I’ll tell you what Harry Potter is–it’s a magical adventure of a boy who gives up everything for the people he loves. It’s the story of friendship and love and kindness and just being good. It’s being willing to love and protect. Every single page of Harry Potter is infused with love. The love of friends. First love. The love of adults towards the children in their lives. The love of families that we create from among our friends. It’s infused with a Mother’s love. I expect my next reading will have a different flavor since I’ll be reading it as a mother.
It makes me sad that some people won’t give it a chance. It makes me sad that somewhere out there it has been judged for including magic without ever realizing that Harry Potter is as much of an allegory as the Lion, the Witch, and The Wardrobe and the other tales of Narnia. (Which have one of the most beautiful explanations of the atonement I have ever read.) It also makes me bitterly jealous of every single child who picked up Harry Potter during this Renaissance of YA literature and got to read these books when they were children. I am jealous of every single person who gets to read them for the first time. I CAN NOT WAIT to read them aloud to my children. I would give a lot to be able to go back and read them again for the first time. And in celebration of Banned Books Week, I will venture into the series again. JK Rowling is a master of the craft and Harry Potter and the Order of the Phoenix is my favorite book of ALL TIME. To give you a bit of perspective, I’ve literally read thousands of books including many of the great classics.
JK Rowling dethroned Jane Austen for me. It still shocks me. I put myself to sleep imagining packing my trunk for Hogwarts. Oh, oh, oh, how I wish I could go to Hogwarts.
Speaking of things that are shocking to me, I have been told, to my face, that my book was pretty good except for the witchcraft in it. I have no doubt that my book, had it the popularity of Harry Potter, would be banned for the dark magic.
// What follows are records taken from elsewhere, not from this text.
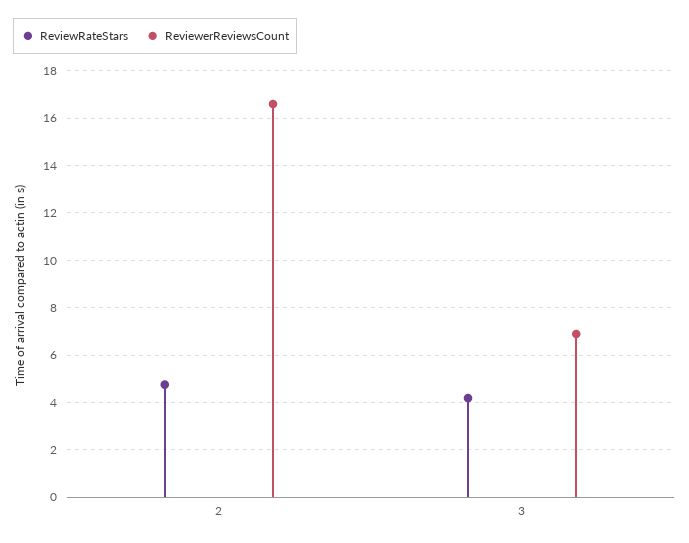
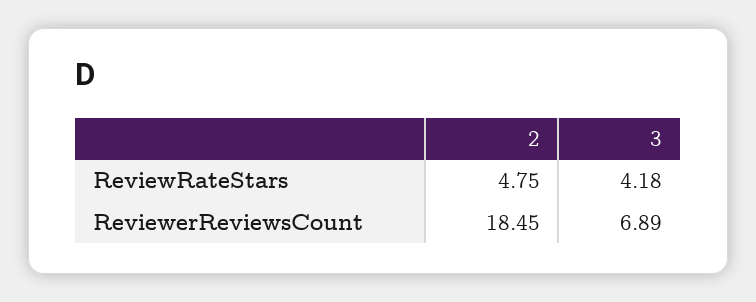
  {
    "ReviewRateStars": {
      "2": 4.75,
      "3": 4.18
    },
    "ReviewerReviewsCount": {
-     "2": 16.5,
+     "2": 18.45,
      "3": 6.89
    }
  }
Except, I was writing about sisterhood and loneliness and for the childhood self who couldn’t find enough books that spoke to her soul.
Every image in this blog post is a book that has been banned. A book that has been banned and a book that I LOVED. Every single one of these books is a book I’d give 5 stars to. These books left a flavor of their own in my mind. They’re books that spoke to my soul, blew my mind, made me think in a new way, and changed me forever. Thank Goodness for the writers who write despite the judgements of others. Thank goodness that people like Marjane and Anne wrote their stories so we can understand that not everyone is blessed with an American Entitled Middle Class Life. That some people have and deal with the most horrific of wickednesses.
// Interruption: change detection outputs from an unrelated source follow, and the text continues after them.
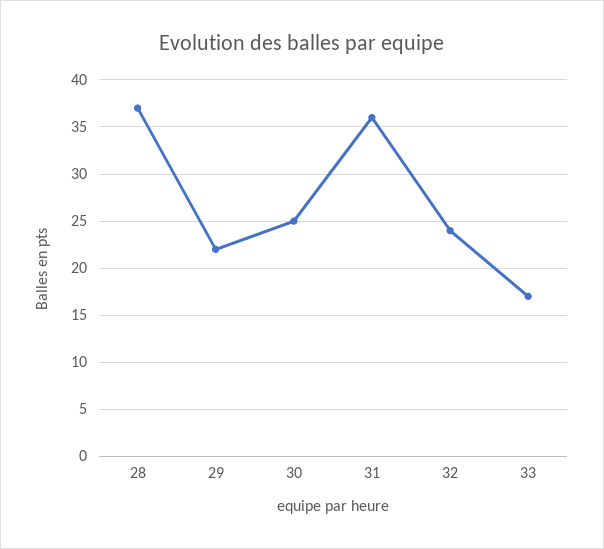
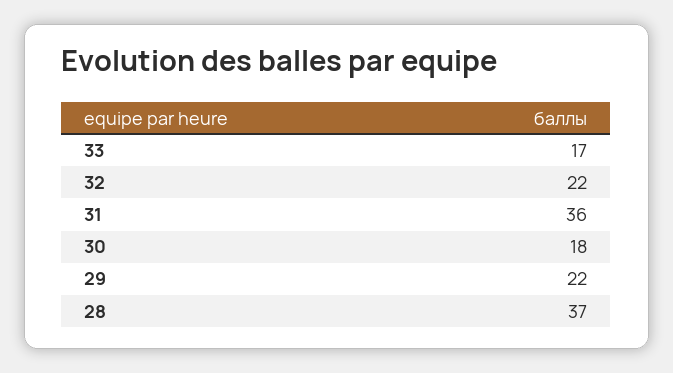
  {
    "28": 37,
    "29": 22,
-   "30": 25,
+   "30": 18,
    "31": 36,
-   "32": 24,
+   "32": 22,
    "33": 17
  }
Thank goodness for writers who need to write. To tell the stories that blossom in their minds and hearts. Thank goodness for writers like C.S. Lewis who didn’t just tell a wonderful story–he taught principles that can be difficult to understand. Thank goodness for JK Rowling who showed that even Dudley can recognize that his parents were unkind to Harry and finally learn to stand on his own. (Among a multitude of other beautiful things.) For J.R.R. Tolkein who wrote about Boromir and the path of repentance. For Victor Hugo who did the same with Jean Valjean. Thank goodness for writers who tell the stories of those who rise above their circumstances. For those who try to make the world a better place. For those who show the way so that their readers can imagine and perhaps enact similar changes in their own lives.
Thank goodness, just thank goodness, for writers.
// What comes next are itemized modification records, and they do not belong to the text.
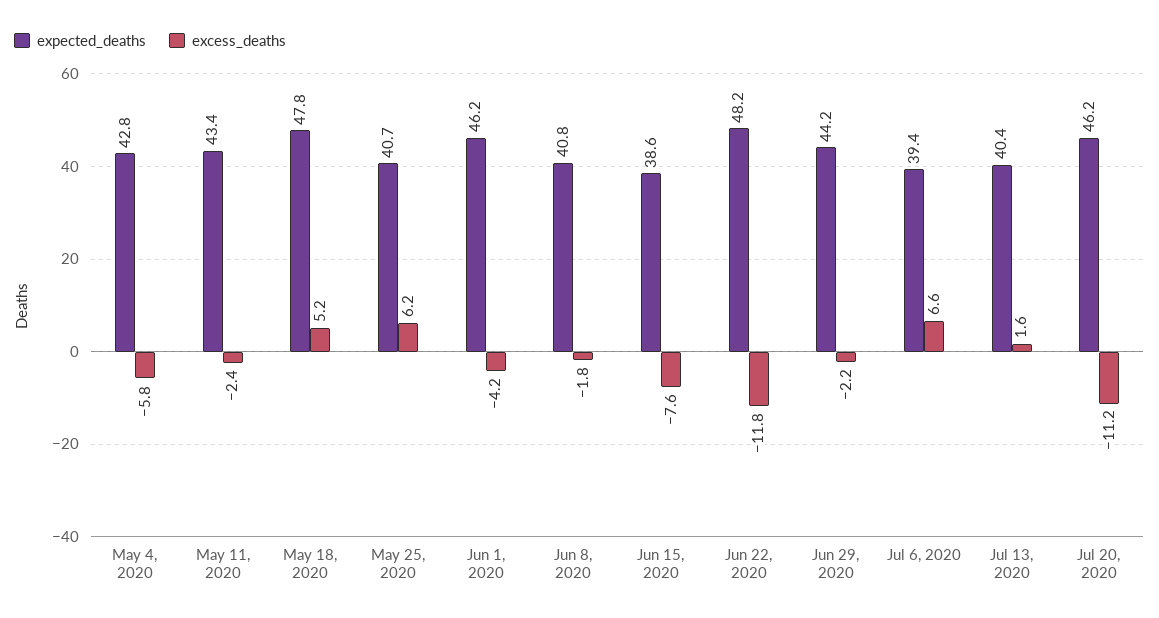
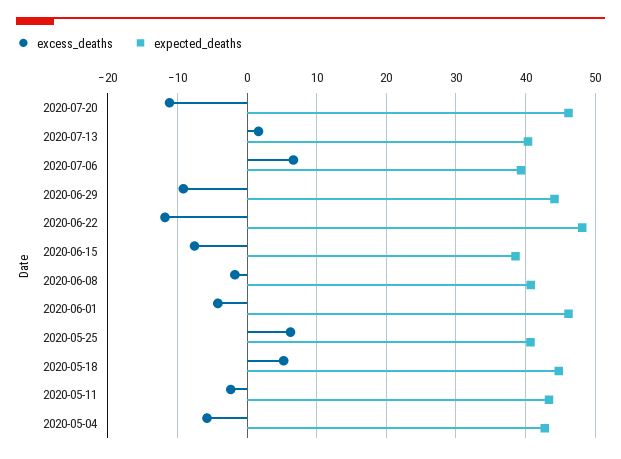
  {
    "expected_deaths": {
      "May 4, 2020": 42.8,
      "May 11, 2020": 43.4,
-     "May 18, 2020": 47.8,
+     "May 18, 2020": 45,
      "May 25, 2020": 40.7,
      "Jun 1, 2020": 46.2,
      "Jun 8, 2020": 40.8,
      "Jun 15, 2020": 38.6,
      "Jun 22, 2020": 48.2,
      "Jun 29, 2020": 44.2,
      "Jul 6, 2020": 39.4,
      "Jul 13, 2020": 40.4,
      "Jul 20, 2020": 46.2
    },
    "excess_deaths": {
      "May 4, 2020": -5.8,
      "May 11, 2020": -2.4,
      "May 18, 2020": 5.2,
      "May 25, 2020": 6.2,
      "Jun 1, 2020": -4.2,
      "Jun 8, 2020": -1.8,
      "Jun 15, 2020": -7.6,
      "Jun 22, 2020": -11.8,
-     "Jun 29, 2020": -2.2,
+     "Jun 29, 2020": -9,
      "Jul 6, 2020": 6.6,
      "Jul 13, 2020": 1.6,
      "Jul 20, 2020": -11.2
    }
  }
Thank goodness for all the good they do. Books and writing and the art of storytelling is, in my firm opinion, one of the many gifts of God. In fact, excuse me for being super-Mormon here, but:
“Seek ye out of the best books words of wisdom; seek learning, even by study and also by faith.”
We can and do learn by both fiction and non-fiction. We can and are blessed by the best books. Don’t let anyone tell you what to read. Don’t let anyone choose your box. Choose a box. There is only so much time to read–read the best books.
And for goodness sake, read Harry Potter.